TUGAS YANG DIKERJAKAN
1: Ketik ulang bagian teks tentang zakat kepada orang tua di bawah, mulai dari "BOLEHKAH BER-ZAKAT KEPADA" sampai dengan "Assalamu’alaikum Warahmatullahi Wabarakatuh.", tanpa mengubah satu huruf pun.
2: Tuliskan lanjutan teks tentang zakat kepada orang tua di bawah, dimulai sesudah kalimat terakhirnya.

BOLEHKAH BER-ZAKAT KEPADA ORANG TUA SENDIRI
A’udzubillaahi-minasy-syaithaanir-rajiim.
Bismillaah-hirrahmaanir-rahiim.
Assalamu’alaikum Warahmatullahi Wabarakatuh.
Ada
yang bertanya sebagai berikut:
Assalamualaikumwarahmatullahiwabarakatuh
Ustadz, bolehkah kita membayar zakat
kepada orang tua kita sendiri yang sakit?
Contohnya begini ustadz, gaji saya
rata-rata Rp 5 juta perbulan.
Artinya kalau diambil 2, 5% berarti
zakat yang saya keluarkan Rp 125.000.
Tapi kalau saya menghitung sesudah
pengeluaran kebutuhan keluarga saya, hanya bersisa Rp. 1 juta, jadi hanya Rp
25.000 (2, 5% x Rp 1 juta).
Sedangkan saya memberi ke orang tua
Rp 300.000 perbulan ke orang tua saya yang sudah lama sakit.
Kalau kemudian itu saya niatkan
sebagai zakat penghasilan saya, bisa tidak ustadz?
Wassalamualaikumwarahmatullahiwabarakatuh
Jawab:
Menghitung
zakat bukan dari sisa kebutuhan, karena kebutuhan bisa besar dan bisa juga
kecil, bisa royal bisa hemat, namun dihitung dari penghasilan yaitu dari Rp. 5
juta, bukan dari sisa Rp. 1 juta. Jadi penghasilan bersih setelah dipotong
zakat, itulah yang dipergunakan untuk kebutuhan dan lainnya.
Selanjutnya
mengenai zakat kepada orang tua.
Sebelum
dilanjutkan dengan pembahasan tersebut diatas, bahwa zakat itu hanya
diperuntukkan kepada 8 asnaf dalam Al-Qur’an surat At-Taubah ayat 60:
Innamaash-shadaqaatu
lilfuqaraa-i wal masaakiini wal 'aamiliina 'alaihaa wal mu'allafati quluubuhum
wafiirriqaabi wal ghaarimiina wafii sabiilillahi wa-ibnissabiili fariidhatan
minallahi wallahu 'aliimun hakiimun
"Sesungguhnya
zakat-zakat itu, hanyalah untuk orang-orang fakir, orang-orang miskin,
pengurus-pengurus zakat, para Mu'allaf yang dibujuk hatinya, untuk
(memerdekakan) budak, orang yang berhutang, untuk jalan Allah, dan orang-orang
yang sedang dalam perjalanan, sebagai sesuatu ketetapan yang diwajibkan Allah;
Dan Allah Maha Mengetahui, lagi Maha Bijaksana." – (QS.9:60)

BLOK DATA
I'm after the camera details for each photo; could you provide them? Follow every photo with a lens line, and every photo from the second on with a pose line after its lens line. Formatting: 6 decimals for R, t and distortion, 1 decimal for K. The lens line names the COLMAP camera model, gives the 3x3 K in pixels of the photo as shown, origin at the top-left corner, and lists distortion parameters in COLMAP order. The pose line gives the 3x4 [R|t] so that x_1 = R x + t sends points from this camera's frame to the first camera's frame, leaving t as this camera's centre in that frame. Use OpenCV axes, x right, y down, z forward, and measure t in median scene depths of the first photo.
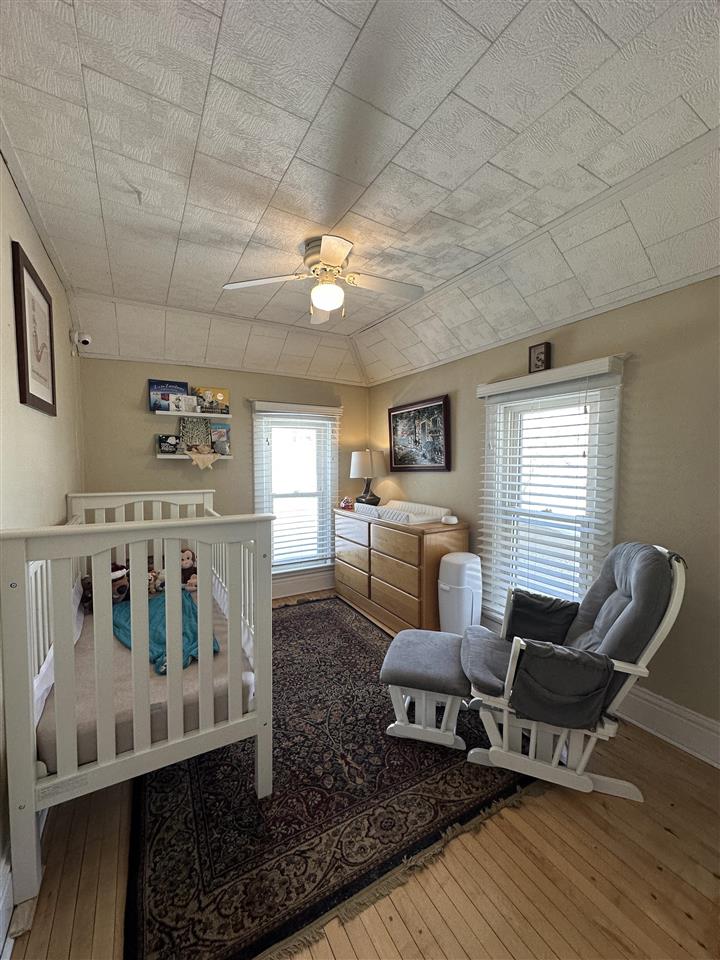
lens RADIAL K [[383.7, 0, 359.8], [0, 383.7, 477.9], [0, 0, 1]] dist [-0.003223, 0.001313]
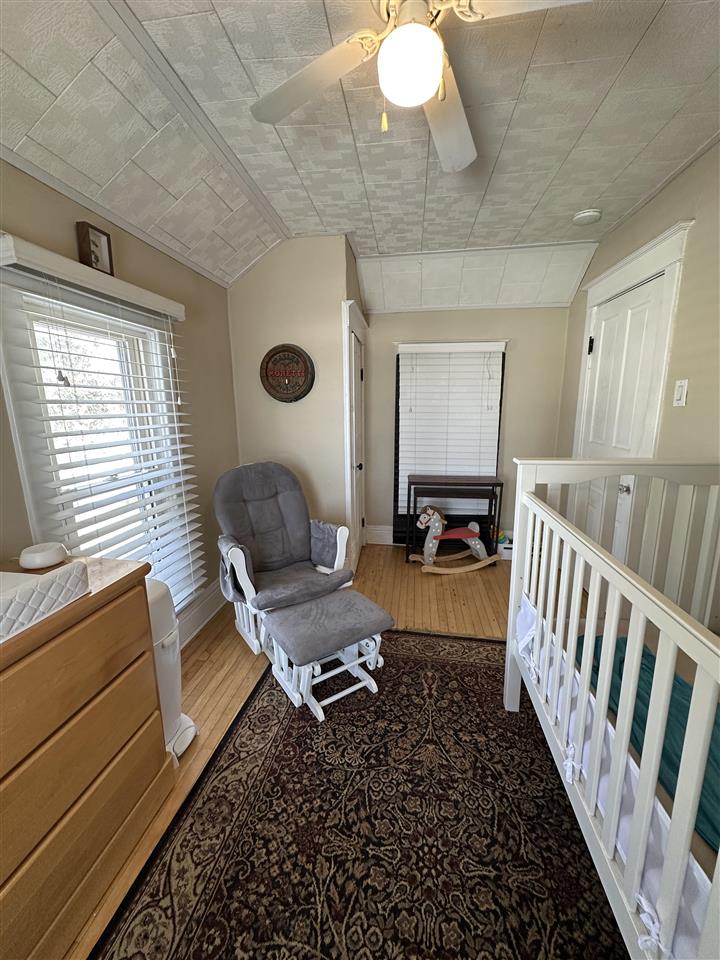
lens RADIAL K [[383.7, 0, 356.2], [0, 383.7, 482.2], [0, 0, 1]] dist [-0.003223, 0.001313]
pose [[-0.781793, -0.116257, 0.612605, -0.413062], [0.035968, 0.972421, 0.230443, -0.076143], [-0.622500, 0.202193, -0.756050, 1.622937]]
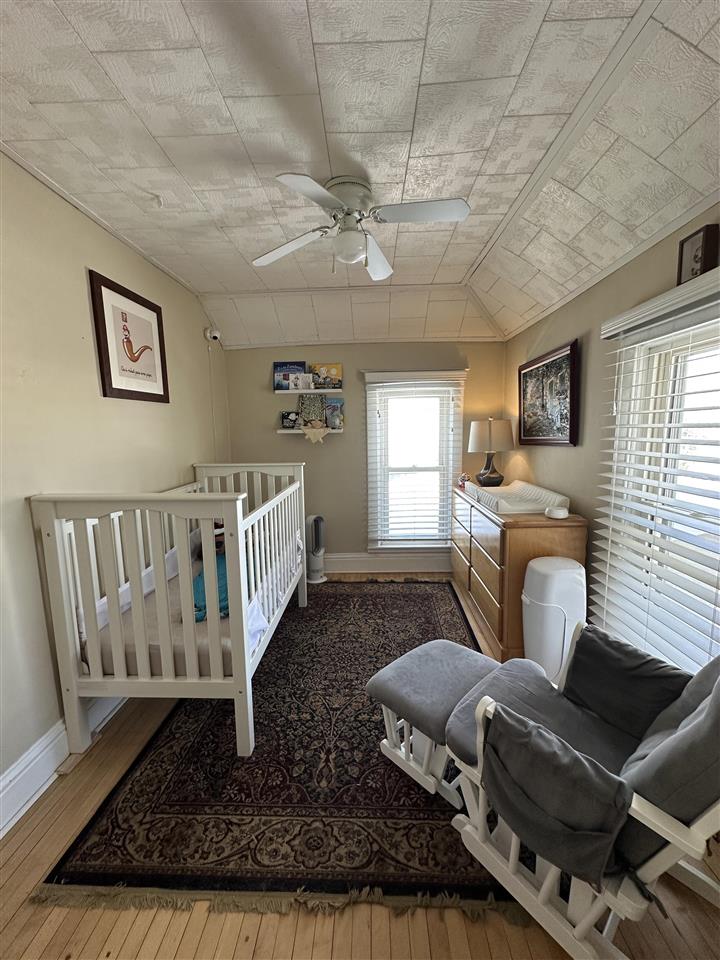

JAWABAN TIAP TUGAS
1:
BOLEHKAH BER-ZAKAT KEPADA ORANG TUA SENDIRI
A’udzubillaahi-minasy-syaithaanir-rajiim.
Bismillaah-hirrahmaanir-rahiim.
Assalamu’alaikum Warahmatullahi Wabarakatuh.

2:
Jadi zakat itu
diperuntukkan kepada 8 asnaf yaitu:
1. Orang-orang fakir (lilfuqaraa’i)
2.
Orang-orang miskin
(masaakiini)
3.
Pengurus-pengurus zakat
(aamiliina ‘alaihaa)
4.
Para Muallaf yang dibujuk
hatinya (mu’allafati qulubuhum)
5.
Untuk memerdekakan budak
(fiirriqaabi)
6.
Orang yang berhutang
(ghaarimiina)
7.
Untuk jalan Allah (fii
sabiilillahi)
8. Orang-orang yang sedang dalam perjalanan
(ibnissabiili)
Sedangkan untuk
memerdekakan budak, sekarang ini sudah tidak ada lagi, jadi sekarang tinggal 7
asnaf.
Apakah orang tua kita
termasuk 7 asnaf tersebut diatas?
Anak
adalah milik orang tuanya
Kita kembali kepada orang
tua; Anak dari kecil dibesarkan oleh orang tuanya, jadi milik siapa anak ini?
Jawabannya adalah milik orang tuanya.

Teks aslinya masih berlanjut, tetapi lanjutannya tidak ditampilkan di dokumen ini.